* _挑战题 1_:
请把记录中从含有“order: Poales”的那一行开始、到含有“state / province: Florida”的那一行结束的各行原样照抄下来,首尾两行都要包括。

论文以“十一五”部委级预研课题“装备动力传动系统状态实时监控与故障预测技术”为背景,针对机械传动系统关键零部件存在故障演化规律分析建模和故障预测方法的不足,系统分析了机械传动系统关键零部件主要故障机理与故障演化规律,对其故障演化规律进行建模分析研究;在此基础上深入研究了小波相关特征尺度熵特征信息提取技术和动力传动系统关键零部件HSMM退化状态识别与故障预测技术。研究成果对于提高机械传动零部件故障预测能力具有重要的参考价值和指导意义。
论文的主要研究内容包括:
1.机械传动系统关键零部件故障机理分析与建模
在系统地分析机械传动系统关键零部件齿轮与轴承的主要故障模式和失效机理及其故障演化规律基础上,利用故障演化过程中退化状态与HMM都是通过观测值来感知其状态的共同特点和HSMM能合理的描述故障演化过程退化状态驻留时间这一特性,建立了故障演化规律HSMM模型,为机械传动系统关键零部件故障预测技术的研究奠定了基础。
2.机械传动系统关键零部件故障预测技术研究
(1)为解决退化状态识别与故障预测的特征信息提取问题,研究了小波相关特征尺度熵特征信息提取技术。特征信息提取直接关系到退化状态识别的准确性和故障预测的可靠性,而噪声是影响特征信息提取的最主要障碍,论文基于小波熵理论的基本思想,引入小波相关滤波降噪方法,并将该方法与Shannon信息熵原理相结合,定义了一种新的小波熵概念一小波相关特征尺度熵,进而提出了一种新的用于状态识别与预测的特征信息提取方法一小波相关特征尺度熵特征信息提取方法。研究表明该方法较一般小波熵特征提取方法更能有效、综合的表征设备运行状态,为设备退化状态识别与故障预测的特征信息提取提供了一种新的有效途径。
(2)为确定设备当前所处的退化状态以及预测设备的剩余使用寿命,研究了机械传动系统关键零部件HSMM退化状态识别与故障预测技术。首先深入研究了HSMM应用于退化状态识别与故障预测时存在如何恰当选择模型初始参数、下溢和模型泛化等问题,提出了一种基于HSMM状态识别与故障预测的模块化训练算法。基于此研究了HSMM在机械传动系统关键零部件退化状态识别与故障预测中的应用方法,通过实例验证了该方法的可行性和有效性。进一步地,为提高状态识别与预测的精度,充分利用多类传感信息,从多源信息融合的角度出发,将KPCA方法引入,进行多通道特征信息融合,基于融合后新的特征信息,研究了基于KPCA-HSMM的退化状态识别与故障预测方法。研究结果表明:该方法可有效融合状态识别与故障预测中的多源信息,提高状态识别与故障预测的可靠度与准确性。
3试验验证
以机械传动系统关键零部件滚动轴承为试验研究对象,在杭州轴承试验研究中心有限公司ABLT-7型轴承试验机上进行了滚动轴承全寿命试验研究,用实测全寿命数据验证了本文所研究方法的可行性和有效性。

* _数据集记录_:

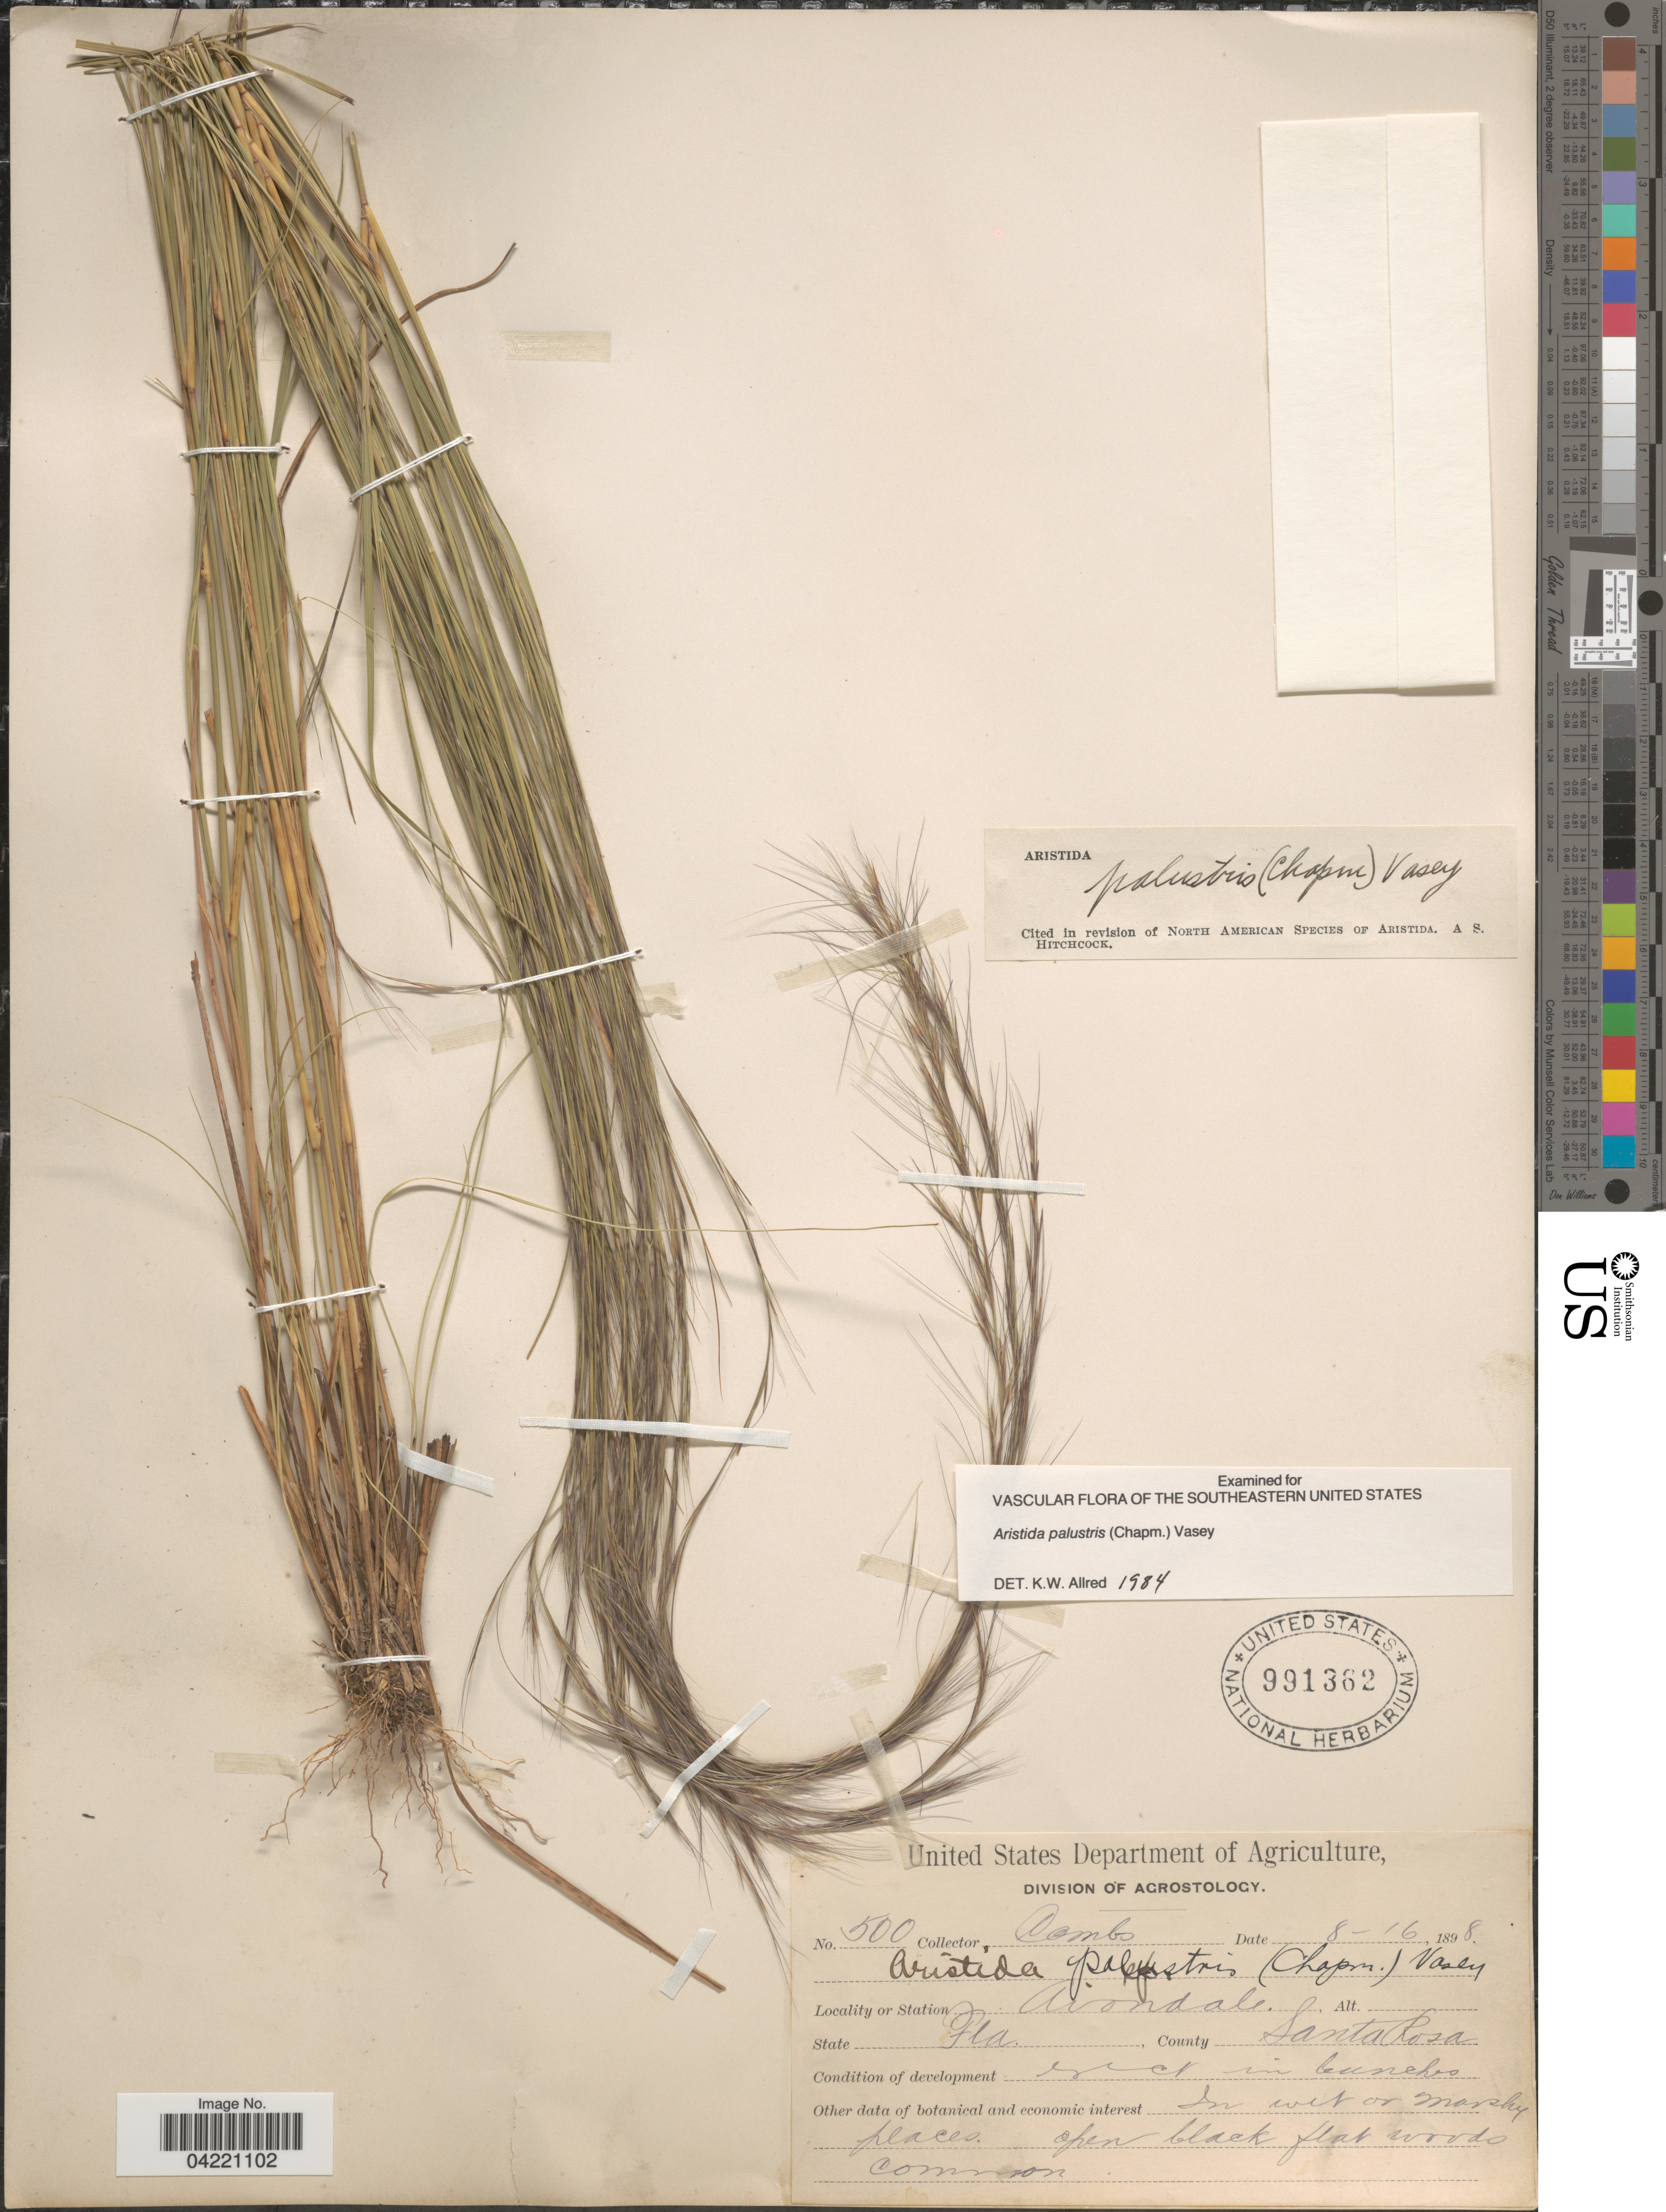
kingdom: Plantae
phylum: Tracheophyta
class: Liliopsida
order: Poales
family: Poaceae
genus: Aristida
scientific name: Aristida palustris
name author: (Chapm.) Vasey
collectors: -. Combs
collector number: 500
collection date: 1898-08-16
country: United States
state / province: Florida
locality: Station Avondale. County Santa Rosa.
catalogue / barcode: US 991362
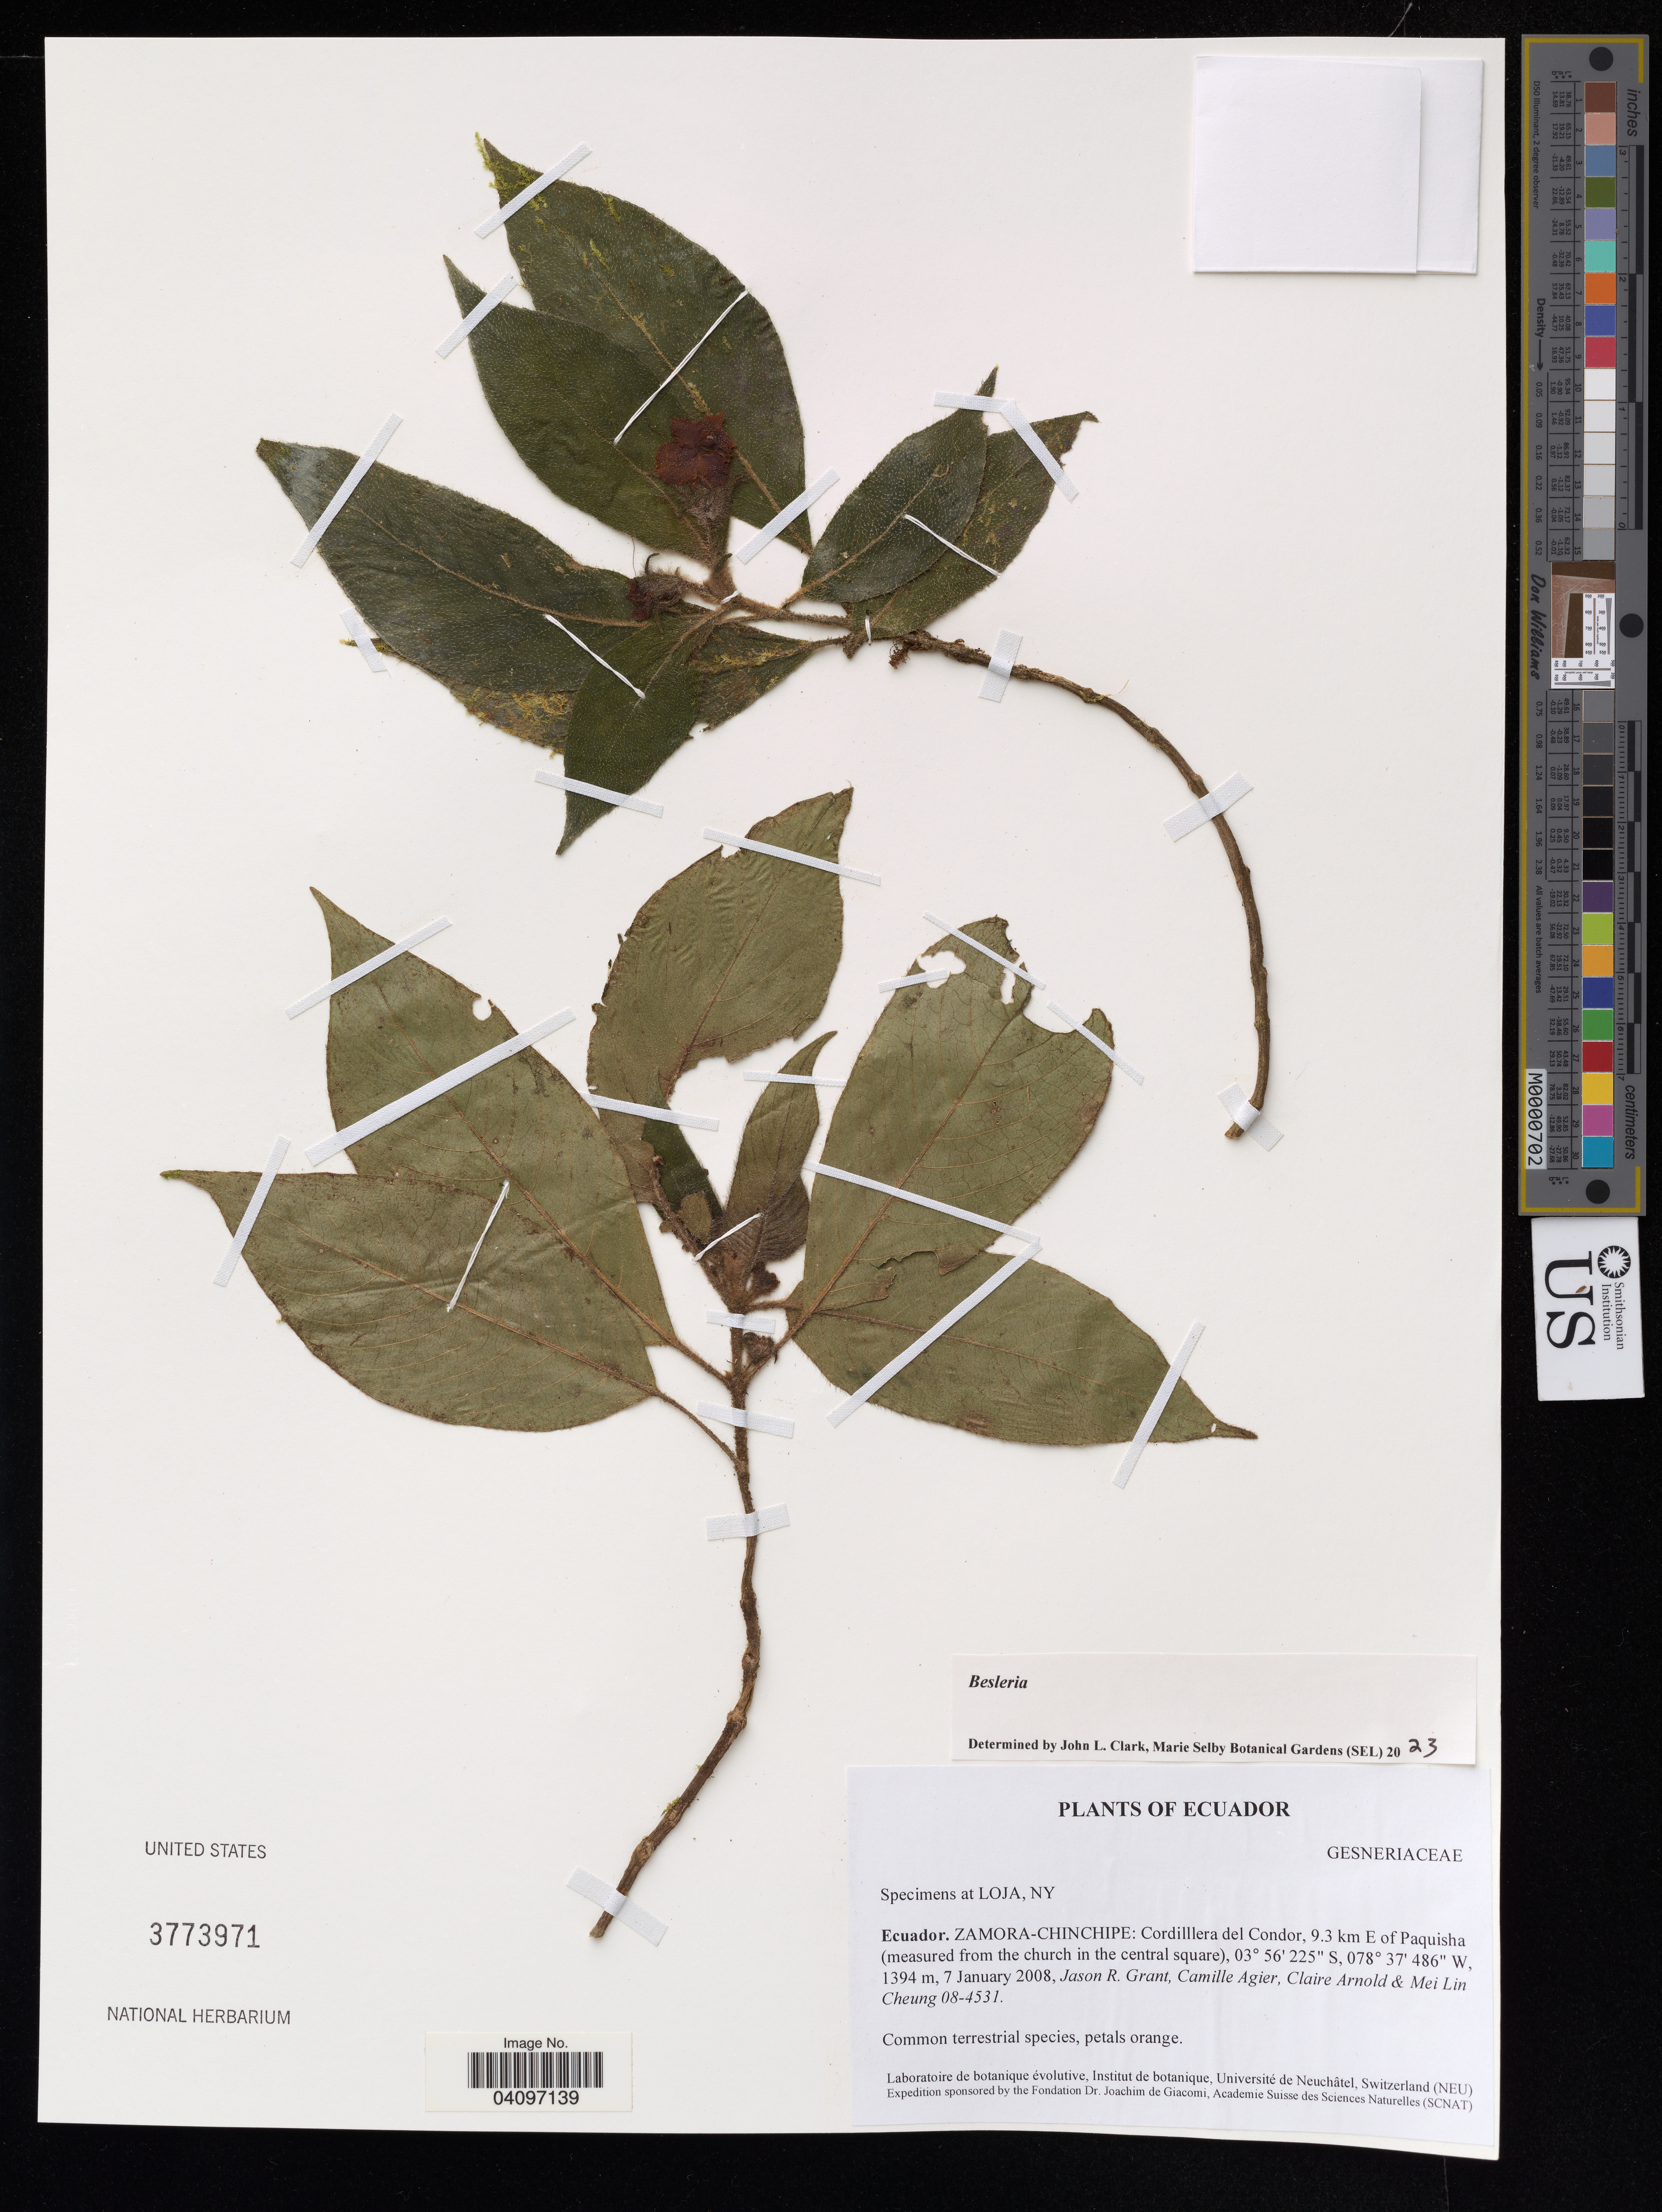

* _挑战题 2_:
根据选段,滚动轴承全寿命试验是在哪台试验机上进行的?

* _输出 1_:
order: Poales
family: Poaceae
genus: Aristida
scientific name: Aristida palustris
name author: (Chapm.) Vasey
collectors: -. Combs
collector number: 500
collection date: 1898-08-16
country: United States
state / province: Florida

* _输出 2_:
在杭州轴承试验研究中心有限公司的ABLT-7型轴承试验机上进行的。